According to TPR’s reporting, the documents show that Palomino trumpeted existing relationships with the San Antonio Food Bank and Feeding Texas, even though leaders of those nonprofit say they were unfamiliar with the company before it landed the deal.

“We are initially interested in serving the San Antonio Food Bank located in San Antonio, TX and already have an agreement in place to do so,” read an April 30 email from Palomino to the USDA shared online by TPR.

But Food Bank president Eric Cooper told the station he’d never heard of the company until after the contracts were announced.

“I think it shows that there’s this overstatement, [and] it’s the perception of things that really, most people would ask, ‘Well, you know, did you really have a relationship with these guys?’” Cooper said.

Celia Cole, CEO of Feeding Texas, which works extensively with all of Texas’ 21 food banks, shared a similar account.

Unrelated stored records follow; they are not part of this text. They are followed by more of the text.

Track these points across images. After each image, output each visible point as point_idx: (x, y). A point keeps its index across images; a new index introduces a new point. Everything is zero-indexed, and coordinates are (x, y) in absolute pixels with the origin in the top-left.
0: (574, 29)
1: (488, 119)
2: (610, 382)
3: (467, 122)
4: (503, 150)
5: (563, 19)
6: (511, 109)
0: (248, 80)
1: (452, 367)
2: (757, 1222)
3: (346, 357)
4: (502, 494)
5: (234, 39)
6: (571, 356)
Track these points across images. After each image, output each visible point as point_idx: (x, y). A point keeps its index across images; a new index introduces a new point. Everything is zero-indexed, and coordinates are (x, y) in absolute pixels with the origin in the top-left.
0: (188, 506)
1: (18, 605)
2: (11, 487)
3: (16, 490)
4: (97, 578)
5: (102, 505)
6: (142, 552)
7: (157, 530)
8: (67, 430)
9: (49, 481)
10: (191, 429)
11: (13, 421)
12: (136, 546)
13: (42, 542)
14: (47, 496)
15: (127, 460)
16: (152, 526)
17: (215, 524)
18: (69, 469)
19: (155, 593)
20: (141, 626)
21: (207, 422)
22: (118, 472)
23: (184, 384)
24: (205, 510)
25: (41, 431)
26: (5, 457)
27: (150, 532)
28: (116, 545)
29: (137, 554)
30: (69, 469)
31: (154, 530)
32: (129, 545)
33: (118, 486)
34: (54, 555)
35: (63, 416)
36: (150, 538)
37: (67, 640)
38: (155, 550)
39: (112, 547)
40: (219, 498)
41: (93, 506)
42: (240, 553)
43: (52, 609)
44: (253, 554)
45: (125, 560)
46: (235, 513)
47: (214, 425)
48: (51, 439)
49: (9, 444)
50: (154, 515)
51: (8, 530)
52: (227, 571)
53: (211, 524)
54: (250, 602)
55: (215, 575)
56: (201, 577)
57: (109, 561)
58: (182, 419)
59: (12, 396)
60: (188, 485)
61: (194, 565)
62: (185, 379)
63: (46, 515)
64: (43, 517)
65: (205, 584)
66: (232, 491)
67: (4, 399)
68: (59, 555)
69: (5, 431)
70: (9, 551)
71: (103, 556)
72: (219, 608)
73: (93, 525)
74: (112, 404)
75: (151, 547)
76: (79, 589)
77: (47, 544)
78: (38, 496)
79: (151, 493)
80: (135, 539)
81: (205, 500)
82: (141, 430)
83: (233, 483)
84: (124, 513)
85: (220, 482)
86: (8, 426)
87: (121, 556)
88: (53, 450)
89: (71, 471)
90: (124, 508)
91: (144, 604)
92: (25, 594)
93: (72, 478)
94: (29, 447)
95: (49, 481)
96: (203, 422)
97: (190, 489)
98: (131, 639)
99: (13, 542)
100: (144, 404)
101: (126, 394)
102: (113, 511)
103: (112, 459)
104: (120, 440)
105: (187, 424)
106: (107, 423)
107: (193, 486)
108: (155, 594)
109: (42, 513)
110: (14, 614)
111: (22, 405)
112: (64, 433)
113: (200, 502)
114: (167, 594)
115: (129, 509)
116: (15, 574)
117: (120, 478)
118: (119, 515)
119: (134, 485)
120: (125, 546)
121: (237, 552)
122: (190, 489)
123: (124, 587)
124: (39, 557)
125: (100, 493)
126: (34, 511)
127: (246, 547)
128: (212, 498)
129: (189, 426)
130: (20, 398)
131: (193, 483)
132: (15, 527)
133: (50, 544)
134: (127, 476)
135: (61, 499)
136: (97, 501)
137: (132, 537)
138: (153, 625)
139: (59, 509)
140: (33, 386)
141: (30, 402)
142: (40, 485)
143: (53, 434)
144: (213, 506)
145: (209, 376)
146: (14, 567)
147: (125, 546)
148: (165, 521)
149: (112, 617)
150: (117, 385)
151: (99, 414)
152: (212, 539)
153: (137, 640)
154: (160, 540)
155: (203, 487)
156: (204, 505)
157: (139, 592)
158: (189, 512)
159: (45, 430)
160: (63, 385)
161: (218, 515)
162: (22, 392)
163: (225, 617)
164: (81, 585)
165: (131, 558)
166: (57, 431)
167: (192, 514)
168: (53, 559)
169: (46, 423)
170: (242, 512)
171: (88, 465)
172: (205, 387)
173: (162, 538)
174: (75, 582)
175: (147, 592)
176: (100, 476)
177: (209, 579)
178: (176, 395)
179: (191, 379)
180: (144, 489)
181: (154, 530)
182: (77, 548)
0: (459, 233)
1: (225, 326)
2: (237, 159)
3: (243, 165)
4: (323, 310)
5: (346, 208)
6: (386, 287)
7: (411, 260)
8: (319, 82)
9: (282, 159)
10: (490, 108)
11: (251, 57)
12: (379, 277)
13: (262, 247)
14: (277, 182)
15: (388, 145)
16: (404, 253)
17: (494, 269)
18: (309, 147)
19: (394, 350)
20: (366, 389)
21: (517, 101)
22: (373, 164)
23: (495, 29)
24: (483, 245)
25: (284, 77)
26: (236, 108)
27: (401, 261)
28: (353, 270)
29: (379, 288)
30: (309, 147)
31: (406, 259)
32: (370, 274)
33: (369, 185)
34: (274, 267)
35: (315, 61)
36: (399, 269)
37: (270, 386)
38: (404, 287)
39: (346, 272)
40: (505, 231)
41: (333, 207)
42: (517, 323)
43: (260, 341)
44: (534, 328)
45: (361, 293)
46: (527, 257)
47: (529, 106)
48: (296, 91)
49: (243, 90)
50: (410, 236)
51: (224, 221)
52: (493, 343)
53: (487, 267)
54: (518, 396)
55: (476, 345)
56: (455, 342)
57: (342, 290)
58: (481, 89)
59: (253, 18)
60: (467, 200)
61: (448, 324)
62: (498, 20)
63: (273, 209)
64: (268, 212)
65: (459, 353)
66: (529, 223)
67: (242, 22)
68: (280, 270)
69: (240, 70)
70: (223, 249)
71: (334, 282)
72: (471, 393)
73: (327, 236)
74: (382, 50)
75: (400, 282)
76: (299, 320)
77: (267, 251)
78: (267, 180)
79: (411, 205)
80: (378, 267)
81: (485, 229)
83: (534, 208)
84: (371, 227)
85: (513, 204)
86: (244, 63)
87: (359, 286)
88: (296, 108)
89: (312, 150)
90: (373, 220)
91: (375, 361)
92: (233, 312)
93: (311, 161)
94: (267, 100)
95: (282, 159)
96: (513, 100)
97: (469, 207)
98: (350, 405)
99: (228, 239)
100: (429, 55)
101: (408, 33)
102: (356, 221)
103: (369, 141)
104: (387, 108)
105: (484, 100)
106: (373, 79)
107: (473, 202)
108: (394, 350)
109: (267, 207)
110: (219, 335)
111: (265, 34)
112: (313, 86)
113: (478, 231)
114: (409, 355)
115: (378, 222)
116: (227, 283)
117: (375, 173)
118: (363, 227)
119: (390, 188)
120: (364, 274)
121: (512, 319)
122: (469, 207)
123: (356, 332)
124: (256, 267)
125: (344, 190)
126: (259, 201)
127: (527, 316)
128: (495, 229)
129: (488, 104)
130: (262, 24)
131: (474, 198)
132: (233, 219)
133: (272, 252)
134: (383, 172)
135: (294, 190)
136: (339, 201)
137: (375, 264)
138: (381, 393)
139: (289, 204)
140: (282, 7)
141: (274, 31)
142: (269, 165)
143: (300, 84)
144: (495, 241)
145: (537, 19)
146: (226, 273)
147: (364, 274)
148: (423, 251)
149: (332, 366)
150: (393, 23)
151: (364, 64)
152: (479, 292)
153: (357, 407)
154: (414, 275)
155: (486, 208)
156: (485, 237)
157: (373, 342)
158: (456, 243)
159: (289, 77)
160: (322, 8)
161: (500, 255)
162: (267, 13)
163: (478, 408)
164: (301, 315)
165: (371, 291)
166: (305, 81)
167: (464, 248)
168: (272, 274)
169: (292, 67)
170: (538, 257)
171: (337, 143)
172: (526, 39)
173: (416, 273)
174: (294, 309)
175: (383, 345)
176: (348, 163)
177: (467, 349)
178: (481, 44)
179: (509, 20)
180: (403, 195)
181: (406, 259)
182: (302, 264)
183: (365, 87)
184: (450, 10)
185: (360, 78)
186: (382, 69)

In a May 1 email included in the USDA documents discussed by TPR, Palomino told the agency he’d contacted all of the food banks in Texas. The email is time-stamped May 1, but Cole says Palomino had no relationship with Feeding Texas and other organizations at that time.

“If USDA awarded the contract on the basis of having those relationships, that is troubling, because we did not have those until after the award,” Cole told TPR.

TPR asked the USDA what impact Palomino’s representations about the relationships could have had on the outcome of his bid, but the agency declined comment.

Palomino has been a focus of media investigations since CRE8AD8 improbably landed the sizable federal contract. Those reports have included a history of questionable claims regarding past clients, nonexistent licensing and the firm’s inability to deliver on the terms of its government pact.

Indeed, CRE8AD8 was only able to complete two-thirds of its obligations under the contract, USDA officials said at a congressional hearing this summer.